Tech looked out of it for much of the game against the Orange, a step behind against the 2-3 zone.
The pack-line defense of UVa is a different animal, and the Cavaliers are first in the ACC in adjusted defensive efficiency. They are a solid rebounding team and don't let opponents shoot well from anywhere on the floor. Playing against that defense requires the discipline to take care of the basketball and make the rare open looks that the Cavaliers yield.
Wednesday night was a different story, but against Wake Forest and Syracuse, Tech struggled to make the easy baskets, from runners in the lane and dunks to layups and wide open threes. The Hokies have to make those shots to knock off UVa.
It's not just the Cavalier defense that Young & Co. have to worry about, though. Tony Bennett's team is first in the ACC in many offensive categories, including efficiency, effective field goal percentage and turnover rate.

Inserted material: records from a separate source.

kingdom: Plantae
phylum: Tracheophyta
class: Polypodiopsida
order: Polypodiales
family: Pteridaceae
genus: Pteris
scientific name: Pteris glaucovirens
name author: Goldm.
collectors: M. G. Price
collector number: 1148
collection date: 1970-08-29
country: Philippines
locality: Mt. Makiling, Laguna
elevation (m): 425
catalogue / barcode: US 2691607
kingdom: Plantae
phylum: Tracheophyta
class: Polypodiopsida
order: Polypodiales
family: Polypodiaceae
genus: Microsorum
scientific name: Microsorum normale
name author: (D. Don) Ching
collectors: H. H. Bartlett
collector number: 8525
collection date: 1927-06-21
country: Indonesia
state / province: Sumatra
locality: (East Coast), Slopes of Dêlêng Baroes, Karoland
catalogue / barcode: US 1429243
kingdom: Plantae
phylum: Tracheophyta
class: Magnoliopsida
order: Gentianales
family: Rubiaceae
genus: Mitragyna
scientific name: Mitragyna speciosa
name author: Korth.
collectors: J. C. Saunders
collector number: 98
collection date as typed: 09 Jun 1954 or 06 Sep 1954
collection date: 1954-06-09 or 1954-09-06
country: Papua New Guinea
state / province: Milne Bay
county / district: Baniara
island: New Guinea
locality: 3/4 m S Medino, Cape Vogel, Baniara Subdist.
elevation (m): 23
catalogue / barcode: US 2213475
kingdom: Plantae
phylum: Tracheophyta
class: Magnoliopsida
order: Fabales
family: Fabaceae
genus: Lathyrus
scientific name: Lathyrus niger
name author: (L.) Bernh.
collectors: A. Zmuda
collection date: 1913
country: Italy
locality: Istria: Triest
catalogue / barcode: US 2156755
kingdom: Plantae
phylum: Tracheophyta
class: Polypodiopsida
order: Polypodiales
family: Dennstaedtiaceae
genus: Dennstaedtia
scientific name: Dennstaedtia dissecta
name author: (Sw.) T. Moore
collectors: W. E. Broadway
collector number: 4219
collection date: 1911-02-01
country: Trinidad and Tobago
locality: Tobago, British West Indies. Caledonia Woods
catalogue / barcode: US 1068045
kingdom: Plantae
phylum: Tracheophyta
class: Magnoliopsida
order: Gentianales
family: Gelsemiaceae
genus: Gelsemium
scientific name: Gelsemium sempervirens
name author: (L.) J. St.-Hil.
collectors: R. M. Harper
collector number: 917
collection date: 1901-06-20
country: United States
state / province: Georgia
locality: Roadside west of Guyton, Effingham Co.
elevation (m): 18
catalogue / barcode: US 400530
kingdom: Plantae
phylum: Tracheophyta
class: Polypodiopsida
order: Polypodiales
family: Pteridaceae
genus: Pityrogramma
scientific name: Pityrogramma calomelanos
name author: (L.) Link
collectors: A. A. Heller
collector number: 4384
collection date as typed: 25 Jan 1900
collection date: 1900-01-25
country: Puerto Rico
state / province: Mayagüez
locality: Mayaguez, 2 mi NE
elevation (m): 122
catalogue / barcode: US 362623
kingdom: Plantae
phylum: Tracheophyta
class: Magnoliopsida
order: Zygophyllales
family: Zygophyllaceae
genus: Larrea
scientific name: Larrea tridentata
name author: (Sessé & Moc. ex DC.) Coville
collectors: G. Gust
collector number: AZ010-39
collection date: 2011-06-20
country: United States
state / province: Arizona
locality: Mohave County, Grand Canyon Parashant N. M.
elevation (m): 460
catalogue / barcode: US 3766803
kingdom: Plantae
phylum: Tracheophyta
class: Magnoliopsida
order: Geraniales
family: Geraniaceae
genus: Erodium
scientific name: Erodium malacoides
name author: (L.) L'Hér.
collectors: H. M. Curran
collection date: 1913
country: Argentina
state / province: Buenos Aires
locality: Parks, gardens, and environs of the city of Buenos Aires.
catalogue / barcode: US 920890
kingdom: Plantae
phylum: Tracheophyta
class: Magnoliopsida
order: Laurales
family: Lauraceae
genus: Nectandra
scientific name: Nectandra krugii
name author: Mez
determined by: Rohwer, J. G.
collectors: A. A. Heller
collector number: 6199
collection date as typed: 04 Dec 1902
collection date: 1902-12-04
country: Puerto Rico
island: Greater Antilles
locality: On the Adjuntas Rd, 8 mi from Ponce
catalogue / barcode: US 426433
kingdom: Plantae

Virginia has only lost twice this season: by one to San Francisco at Mohegan Sun and by 23 to Gonzaga in Fort Worth. The Zags were the better team, but the stat that sticks out from the Dons' win is that they shot 46% from three and made 52% of their shots in the second half, including 60% (9-15) from deep.
In the last Hokies win, in February of 2018 in Charlottesville, Tech shot 43% from the floor and limited UVa to 34% shooting.
The bottomline: Virginia Tech has to be balanced against UVa. Shooting greater than 50 percent from three is only great if you can get the defensive stops to back it up, and the Cavaliers can't be allowed easy buckets in transition or second chance points.
The Hokies have to take care of the basketball, convert the easy looks, crash the boards and get some stops — all things Tech did well against Notre Dame. Tech's going to need another big night from guys like Aluma, Mutts, Alleyne and Cattoor, too.
"They [UVa] looked good [against Syracuse], making shots," Young said. "They're as stingy defensively as ever. ... They're hard to guard. We'll be ready for Saturday. We look forward to it."